- Born: 31 March 1971 (age 54) Beverley East Riding of Yorkshire England
- Education: London Academy of Music and Dramatic Art
- Occupations: Theatre and Filmmaker
- Spouse: Joanne
- Children: Charlie; Stella;
- Parent(s): John and Jane Pearson
- Website: www.e52.co.uk

= Andrew Pearson (director) =

British filmmaker and actor (born 1971)

Andrew Pearson (born 31 March 1971) is a British filmmaker, actor, and producer based in the
North of England. He was a member of the National Youth Music Theatre before training at The London Academy of Music and Dramatic Art. Currently, Andrew Pearson is the artistic director of the Ensemble 52 Theatre Company (E52) based in Hull, East Riding of Yorkshire England.

== Film and television ==
Following LAMDA, Pearson joined the cast of the Ruth Rendell Mysteries playing Jason Sebright.<
in 2015 he appeared in Universal's British film production of ID2: Shadwell Army. In addition to acting in the film, he also served as a production consultant. Pearson has directed two short films Nothing (2016) and Transparent (2018).

== Theatre ==
In 2007, Pearson founded and performed with the sketch show group known as The Live Naked Idiots.

In 2010, he directed An Englishman's Home by Richard Vergette at the 24:7 Theatre Festival in Manchester.

In 2011, Pearson co-founded the performance venue Fruit in Hull. and directed As We Forgive Them by Richard Vergette at the Arcola Theatre.

In 2013 he established the Heads Up Festival in Kingston Upon Hull in association with the Battersea Arts Centre as part of the Collaborative Touring Network (CTN).

From 2014, Ensemble 52 was based at Kardomah 94 in Hull city centre.

In 2015, he directed the London premiere of the Broadway hit A Steady Rain by Keith Huff at the Arcola Theatre. The production starred Vincent Regan and David Schaal.

In 2016, he worked again with Vincent Regan when he directed Regan's adaptation of Great Expectations at the East Riding Theatre.

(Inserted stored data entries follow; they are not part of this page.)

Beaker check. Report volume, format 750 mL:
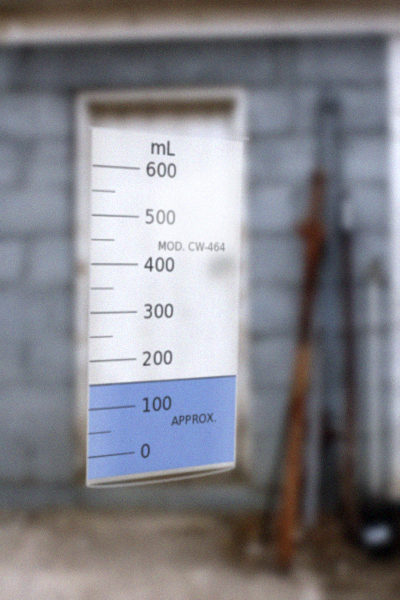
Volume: 150 mL
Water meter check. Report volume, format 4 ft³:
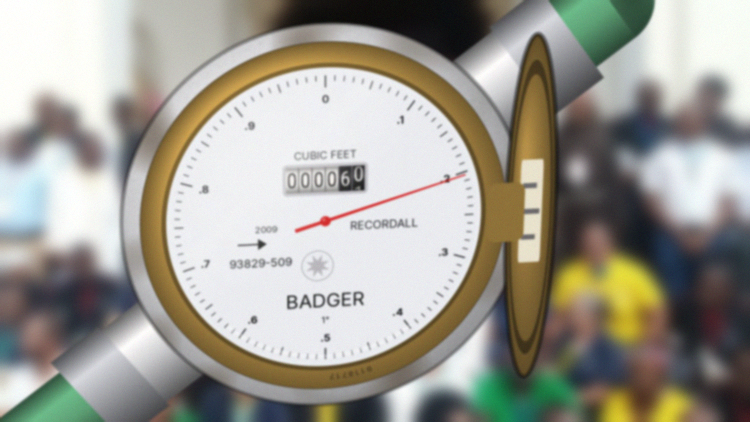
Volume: 60.20 ft³
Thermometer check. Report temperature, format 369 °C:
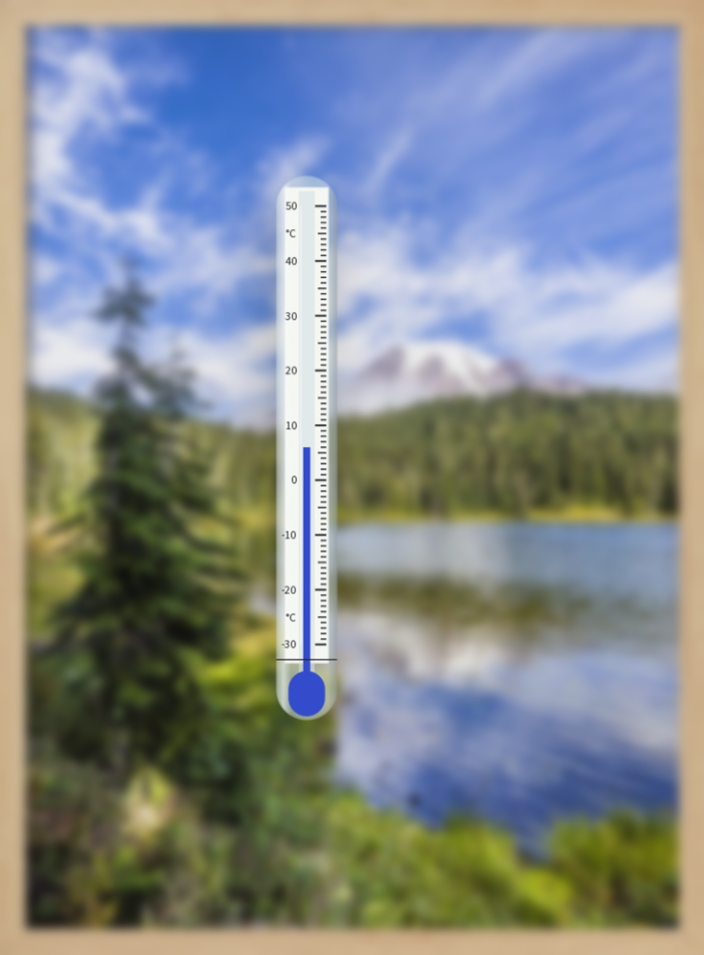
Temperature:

He also directed the world premiere of David Mark's Dark Winter at Hull Truck Theatre. This production was co-adapted by Richard Vergette and Nick Lane.
Also at Hull Truck Theatre, he directed the National Youth Music Theatre production of The Hired Man, and Dave Windass' Revolutions for E52 featuring original music by Steve Cobby of Fila Brazillia.